ABOUT THIS TASK >> When responding, copy every record below exactly as it appears.

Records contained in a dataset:

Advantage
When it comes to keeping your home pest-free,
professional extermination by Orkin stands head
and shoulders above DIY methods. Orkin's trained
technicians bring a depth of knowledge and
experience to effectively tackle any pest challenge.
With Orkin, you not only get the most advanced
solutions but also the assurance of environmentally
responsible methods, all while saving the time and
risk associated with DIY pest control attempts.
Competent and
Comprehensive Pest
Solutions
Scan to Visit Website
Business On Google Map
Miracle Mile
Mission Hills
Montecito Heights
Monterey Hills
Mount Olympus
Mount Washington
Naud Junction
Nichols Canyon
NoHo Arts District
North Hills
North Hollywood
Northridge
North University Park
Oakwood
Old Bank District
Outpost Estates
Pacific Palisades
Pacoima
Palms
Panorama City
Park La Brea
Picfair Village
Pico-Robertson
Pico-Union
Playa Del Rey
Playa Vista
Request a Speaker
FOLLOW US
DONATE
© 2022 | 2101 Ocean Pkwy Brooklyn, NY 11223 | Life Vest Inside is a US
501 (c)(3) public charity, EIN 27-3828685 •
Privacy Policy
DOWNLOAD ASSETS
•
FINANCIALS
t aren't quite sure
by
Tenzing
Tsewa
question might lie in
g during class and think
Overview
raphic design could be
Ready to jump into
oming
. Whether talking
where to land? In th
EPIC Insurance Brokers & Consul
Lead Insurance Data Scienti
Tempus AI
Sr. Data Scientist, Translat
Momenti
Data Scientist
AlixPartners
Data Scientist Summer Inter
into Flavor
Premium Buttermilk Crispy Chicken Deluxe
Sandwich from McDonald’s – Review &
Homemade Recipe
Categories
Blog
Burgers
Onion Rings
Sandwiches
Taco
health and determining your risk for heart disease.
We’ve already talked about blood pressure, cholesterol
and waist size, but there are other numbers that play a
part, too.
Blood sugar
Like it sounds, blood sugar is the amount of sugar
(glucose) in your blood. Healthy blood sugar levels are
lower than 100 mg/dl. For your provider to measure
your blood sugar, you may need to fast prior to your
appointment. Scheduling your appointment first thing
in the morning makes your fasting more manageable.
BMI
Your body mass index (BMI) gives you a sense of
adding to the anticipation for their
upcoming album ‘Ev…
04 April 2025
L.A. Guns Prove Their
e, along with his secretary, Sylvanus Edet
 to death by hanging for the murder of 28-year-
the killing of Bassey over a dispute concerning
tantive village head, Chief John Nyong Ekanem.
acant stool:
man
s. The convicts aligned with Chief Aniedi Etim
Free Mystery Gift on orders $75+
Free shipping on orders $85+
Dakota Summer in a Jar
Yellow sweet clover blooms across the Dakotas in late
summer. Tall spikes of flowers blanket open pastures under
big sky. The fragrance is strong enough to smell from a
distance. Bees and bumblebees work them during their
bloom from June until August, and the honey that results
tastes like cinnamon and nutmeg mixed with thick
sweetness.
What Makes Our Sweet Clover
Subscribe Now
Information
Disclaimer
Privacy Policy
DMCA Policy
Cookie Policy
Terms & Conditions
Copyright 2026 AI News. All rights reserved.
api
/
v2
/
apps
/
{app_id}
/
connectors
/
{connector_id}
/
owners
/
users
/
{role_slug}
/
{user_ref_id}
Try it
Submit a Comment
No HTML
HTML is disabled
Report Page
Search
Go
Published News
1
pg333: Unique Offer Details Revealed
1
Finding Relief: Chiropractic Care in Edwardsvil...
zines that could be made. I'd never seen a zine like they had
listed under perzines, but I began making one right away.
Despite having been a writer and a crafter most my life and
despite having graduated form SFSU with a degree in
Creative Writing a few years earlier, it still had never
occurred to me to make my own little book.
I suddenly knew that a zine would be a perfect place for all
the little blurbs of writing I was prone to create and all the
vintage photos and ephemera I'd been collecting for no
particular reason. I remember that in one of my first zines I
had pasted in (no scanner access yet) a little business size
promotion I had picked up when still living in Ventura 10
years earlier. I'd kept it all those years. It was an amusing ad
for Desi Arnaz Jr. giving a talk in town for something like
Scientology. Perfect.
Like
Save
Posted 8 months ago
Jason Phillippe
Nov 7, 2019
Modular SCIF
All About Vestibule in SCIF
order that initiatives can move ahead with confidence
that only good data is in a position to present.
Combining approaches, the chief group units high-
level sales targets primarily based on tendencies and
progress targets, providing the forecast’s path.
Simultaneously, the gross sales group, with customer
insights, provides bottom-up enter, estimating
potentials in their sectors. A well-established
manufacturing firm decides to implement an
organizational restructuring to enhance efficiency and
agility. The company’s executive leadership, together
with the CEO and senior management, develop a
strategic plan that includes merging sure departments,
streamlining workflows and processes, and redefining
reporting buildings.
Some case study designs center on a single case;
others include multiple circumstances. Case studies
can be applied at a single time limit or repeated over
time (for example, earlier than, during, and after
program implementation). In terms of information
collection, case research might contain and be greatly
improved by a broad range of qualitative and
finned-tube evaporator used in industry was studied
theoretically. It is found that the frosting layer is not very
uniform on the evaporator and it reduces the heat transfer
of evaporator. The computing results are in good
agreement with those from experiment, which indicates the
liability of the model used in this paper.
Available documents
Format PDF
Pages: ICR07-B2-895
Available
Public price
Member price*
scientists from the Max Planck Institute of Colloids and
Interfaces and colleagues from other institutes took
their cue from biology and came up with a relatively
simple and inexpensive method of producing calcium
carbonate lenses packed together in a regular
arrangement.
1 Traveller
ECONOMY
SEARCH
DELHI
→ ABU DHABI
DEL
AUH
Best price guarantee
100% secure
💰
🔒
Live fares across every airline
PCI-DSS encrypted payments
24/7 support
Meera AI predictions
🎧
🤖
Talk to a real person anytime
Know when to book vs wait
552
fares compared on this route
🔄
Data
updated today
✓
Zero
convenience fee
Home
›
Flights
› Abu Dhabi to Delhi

ANSWER TO THIS PROBLEM >>
Advantage
When it comes to keeping your home pest-free,
professional extermination by Orkin stands head
and shoulders above DIY methods. Orkin's trained
technicians bring a depth of knowledge and
experience to effectively tackle any pest challenge.
With Orkin, you not only get the most advanced
solutions but also the assurance of environmentally
responsible methods, all while saving the time and
risk associated with DIY pest control attempts.
Competent and
Comprehensive Pest
Solutions
Scan to Visit Website
Business On Google Map
Miracle Mile
Mission Hills
Montecito Heights
Monterey Hills
Mount Olympus
Mount Washington
Naud Junction
Nichols Canyon
NoHo Arts District
North Hills
North Hollywood
Northridge
North University Park
Oakwood
Old Bank District
Outpost Estates
Pacific Palisades
Pacoima
Palms
Panorama City
Park La Brea
Picfair Village
Pico-Robertson
Pico-Union
Playa Del Rey
Playa Vista
Request a Speaker
FOLLOW US
DONATE
© 2022 | 2101 Ocean Pkwy Brooklyn, NY 11223 | Life Vest Inside is a US
501 (c)(3) public charity, EIN 27-3828685 •
Privacy Policy
DOWNLOAD ASSETS
•
FINANCIALS
t aren't quite sure
by
Tenzing
Tsewa
question might lie in
g during class and think
Overview
raphic design could be
Ready to jump into
oming
. Whether talking
where to land? In th
EPIC Insurance Brokers & Consul
Lead Insurance Data Scienti
Tempus AI
Sr. Data Scientist, Translat
Momenti
Data Scientist
AlixPartners
Data Scientist Summer Inter
into Flavor
Premium Buttermilk Crispy Chicken Deluxe
Sandwich from McDonald’s – Review &
Homemade Recipe
Categories
Blog
Burgers
Onion Rings
Sandwiches
Taco
health and determining your risk for heart disease.
We’ve already talked about blood pressure, cholesterol
and waist size, but there are other numbers that play a
part, too.
Blood sugar
Like it sounds, blood sugar is the amount of sugar
(glucose) in your blood. Healthy blood sugar levels are
lower than 100 mg/dl. For your provider to measure
your blood sugar, you may need to fast prior to your
appointment. Scheduling your appointment first thing
in the morning makes your fasting more manageable.
BMI
Your body mass index (BMI) gives you a sense of
adding to the anticipation for their
upcoming album ‘Ev…
04 April 2025
L.A. Guns Prove Their
e, along with his secretary, Sylvanus Edet
 to death by hanging for the murder of 28-year-
the killing of Bassey over a dispute concerning
tantive village head, Chief John Nyong Ekanem.
acant stool:
man
s. The convicts aligned with Chief Aniedi Etim
Free Mystery Gift on orders $75+
Free shipping on orders $85+
Dakota Summer in a Jar
Yellow sweet clover blooms across the Dakotas in late
summer. Tall spikes of flowers blanket open pastures under
big sky. The fragrance is strong enough to smell from a
distance. Bees and bumblebees work them during their
bloom from June until August, and the honey that results
tastes like cinnamon and nutmeg mixed with thick
sweetness.
What Makes Our Sweet Clover
Subscribe Now
Information
Disclaimer
Privacy Policy
DMCA Policy
Cookie Policy
Terms & Conditions
Copyright 2026 AI News. All rights reserved.
api
/
v2
/
apps
/
{app_id}
/
connectors
/
{connector_id}
/
owners
/
users
/
{role_slug}
/
{user_ref_id}
Try it
Submit a Comment
No HTML
HTML is disabled
Report Page
Search
Go
Published News
1
pg333: Unique Offer Details Revealed
1
Finding Relief: Chiropractic Care in Edwardsvil...
zines that could be made. I'd never seen a zine like they had
listed under perzines, but I began making one right away.
Despite having been a writer and a crafter most my life and
despite having graduated form SFSU with a degree in
Creative Writing a few years earlier, it still had never
occurred to me to make my own little book.
I suddenly knew that a zine would be a perfect place for all
the little blurbs of writing I was prone to create and all the
vintage photos and ephemera I'd been collecting for no
particular reason. I remember that in one of my first zines I
had pasted in (no scanner access yet) a little business size
promotion I had picked up when still living in Ventura 10
years earlier. I'd kept it all those years. It was an amusing ad
for Desi Arnaz Jr. giving a talk in town for something like
Scientology. Perfect.
Like
Save
Posted 8 months ago
Jason Phillippe
Nov 7, 2019
Modular SCIF
All About Vestibule in SCIF
order that initiatives can move ahead with confidence
that only good data is in a position to present.
Combining approaches, the chief group units high-
level sales targets primarily based on tendencies and
progress targets, providing the forecast’s path.
Simultaneously, the gross sales group, with customer
insights, provides bottom-up enter, estimating
potentials in their sectors. A well-established
manufacturing firm decides to implement an
organizational restructuring to enhance efficiency and
agility. The company’s executive leadership, together
with the CEO and senior management, develop a
strategic plan that includes merging sure departments,
streamlining workflows and processes, and redefining
reporting buildings.
Some case study designs center on a single case;
others include multiple circumstances. Case studies
can be applied at a single time limit or repeated over
time (for example, earlier than, during, and after
program implementation). In terms of information
collection, case research might contain and be greatly
improved by a broad range of qualitative and
finned-tube evaporator used in industry was studied
theoretically. It is found that the frosting layer is not very
uniform on the evaporator and it reduces the heat transfer
of evaporator. The computing results are in good
agreement with those from experiment, which indicates the
liability of the model used in this paper.
Available documents
Format PDF
Pages: ICR07-B2-895
Available
Public price
Member price*
scientists from the Max Planck Institute of Colloids and
Interfaces and colleagues from other institutes took
their cue from biology and came up with a relatively
simple and inexpensive method of producing calcium
carbonate lenses packed together in a regular
arrangement.
1 Traveller
ECONOMY
SEARCH
DELHI
→ ABU DHABI
DEL
AUH
Best price guarantee
100% secure
💰
🔒
Live fares across every airline
PCI-DSS encrypted payments
24/7 support
Meera AI predictions
🎧
🤖
Talk to a real person anytime
Know when to book vs wait
552
fares compared on this route
🔄
Data
updated today
✓
Zero
convenience fee
Home
›
Flights
› Abu Dhabi to Delhi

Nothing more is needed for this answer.